#### Fragment dokumentu
───
Baileys to irlandzki trunek, który robi się na bazie śmietanki z nutą wanilii i kakao. Miałam okazję próbować oryginału i muszę przyznać, że jest przepyszny... Słodki, wręcz kremowy w smaku, jeśli można to tak określić. Postanowiłam poszperać w internecie i spróbować zrobić podobny. Co osoba, to inna receptura, można się pogubić. Metodą prób doszłam do proporcji podanych poniżej. Prawda jest taka, że w smaku nigdy nie będzie identyczny, a jedynie podobny. Najbardziej się obawiałam, że wyjdzie wódka ze śmietaną, ale wyszło naprawdę coś dobrego. Alkohol zawsze dolewajcie na samym końcu, jednocześnie dostosowując do własnych preferencji smakowych. Polecam wykorzystać spirytus zamiast wódki, bo jednak spirytus ma bardziej neutralny smak. W oryginale do produkcji używa się whisky. Ja użyłam wódki, ponieważ akurat tego alkoholu mam pod dostatkiem - przez następne 10 lat mogę produkować baileys i inne wina i nalewki :))). Zachęcam do zrobienia likieru, bo naprawdę warto!
───
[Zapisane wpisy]
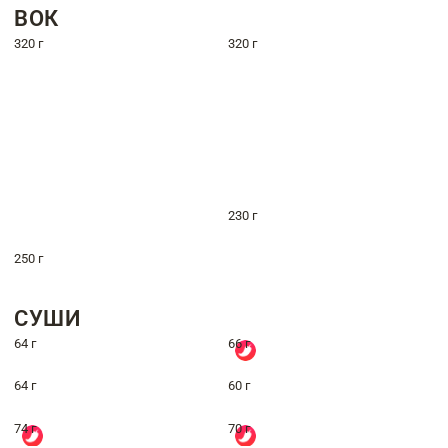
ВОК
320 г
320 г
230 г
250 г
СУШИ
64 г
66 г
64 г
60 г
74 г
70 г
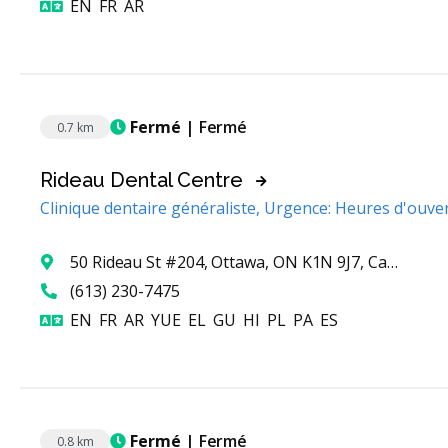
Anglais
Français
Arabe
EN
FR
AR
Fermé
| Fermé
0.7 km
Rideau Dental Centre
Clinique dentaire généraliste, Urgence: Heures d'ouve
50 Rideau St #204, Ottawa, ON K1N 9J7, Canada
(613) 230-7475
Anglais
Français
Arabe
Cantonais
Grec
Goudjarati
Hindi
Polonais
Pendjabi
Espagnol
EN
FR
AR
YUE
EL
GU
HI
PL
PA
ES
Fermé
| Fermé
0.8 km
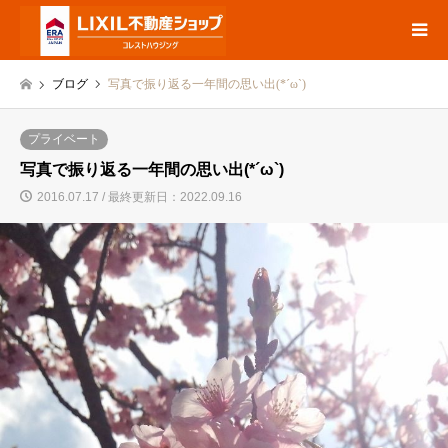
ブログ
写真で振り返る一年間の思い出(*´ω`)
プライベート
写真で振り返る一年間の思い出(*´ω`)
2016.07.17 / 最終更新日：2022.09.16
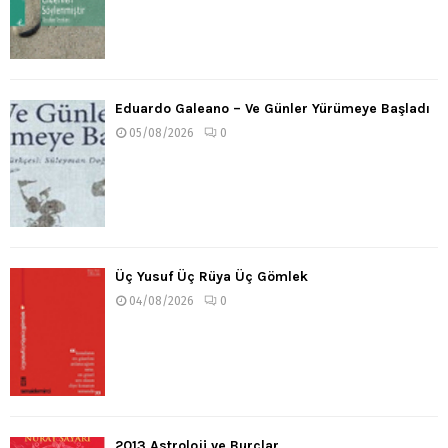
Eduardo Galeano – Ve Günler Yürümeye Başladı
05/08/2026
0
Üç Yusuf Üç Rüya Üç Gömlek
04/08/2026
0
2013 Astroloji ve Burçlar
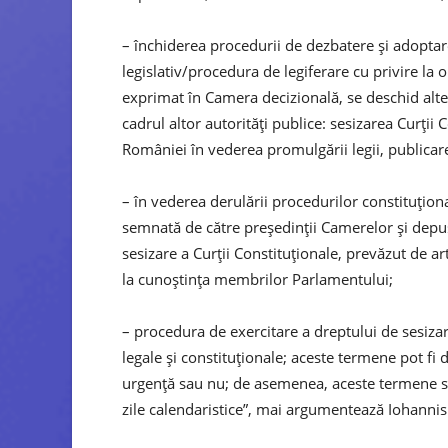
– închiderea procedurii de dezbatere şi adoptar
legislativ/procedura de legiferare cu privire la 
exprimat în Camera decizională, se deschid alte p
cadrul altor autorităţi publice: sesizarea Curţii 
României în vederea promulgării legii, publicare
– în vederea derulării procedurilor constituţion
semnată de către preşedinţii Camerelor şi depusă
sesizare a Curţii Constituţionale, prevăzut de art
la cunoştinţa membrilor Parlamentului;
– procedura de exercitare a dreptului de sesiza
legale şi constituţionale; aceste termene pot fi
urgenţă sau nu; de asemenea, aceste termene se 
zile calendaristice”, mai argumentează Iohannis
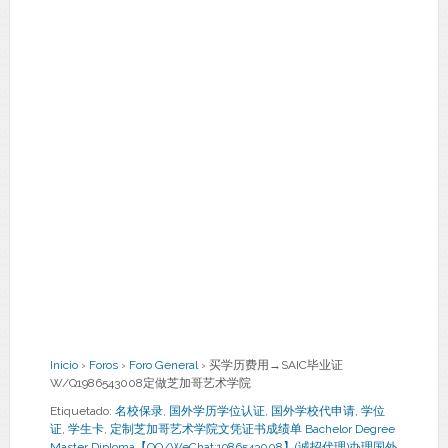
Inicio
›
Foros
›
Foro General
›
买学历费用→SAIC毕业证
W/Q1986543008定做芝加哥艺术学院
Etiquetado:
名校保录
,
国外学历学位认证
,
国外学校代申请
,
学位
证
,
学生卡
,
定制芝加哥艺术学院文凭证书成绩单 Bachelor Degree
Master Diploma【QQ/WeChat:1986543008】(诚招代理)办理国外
───
#### Zadania
1) Skróć akapit tekstu o likierze Baileys, który zaczyna się od słów „Baileys to irlandzki trunek”, i zachowaj jego najważniejsze fakty.
2) W listingu zamień „Astroloji” na „Astronomi” w wierszach od tego z „Eduardo Galeano – Ve Günler Yürümeye Başladı” do tego z „2013 Astroloji ve Burçlar” włącznie. Podaj wyłącznie te wiersze.

#### Odpowiedzi do zadań
1) Baileys to irlandzki trunek na bazie śmietanki z nutą wanilii i kakao, słodki i kremowy w smaku. Po poszukiwaniach w internecie i wielu próbach ustalono proporcje domowej wersji. Smakuje ona podobnie do oryginału, ale nigdy identycznie. Alkohol dolewa się na samym końcu w ilości dopasowanej do własnego gustu. Zamiast wódki lepiej użyć spirytusu, bo ma bardziej neutralny smak. Oryginał produkuje się z whisky, a tu użyto wódki, której było pod dostatkiem. Zrobienie likieru jest naprawdę warte zachodu.

2)
Eduardo Galeano – Ve Günler Yürümeye Başladı
05/08/2026
0
Üç Yusuf Üç Rüya Üç Gömlek
04/08/2026
0
2013 Astronomi ve Burçlar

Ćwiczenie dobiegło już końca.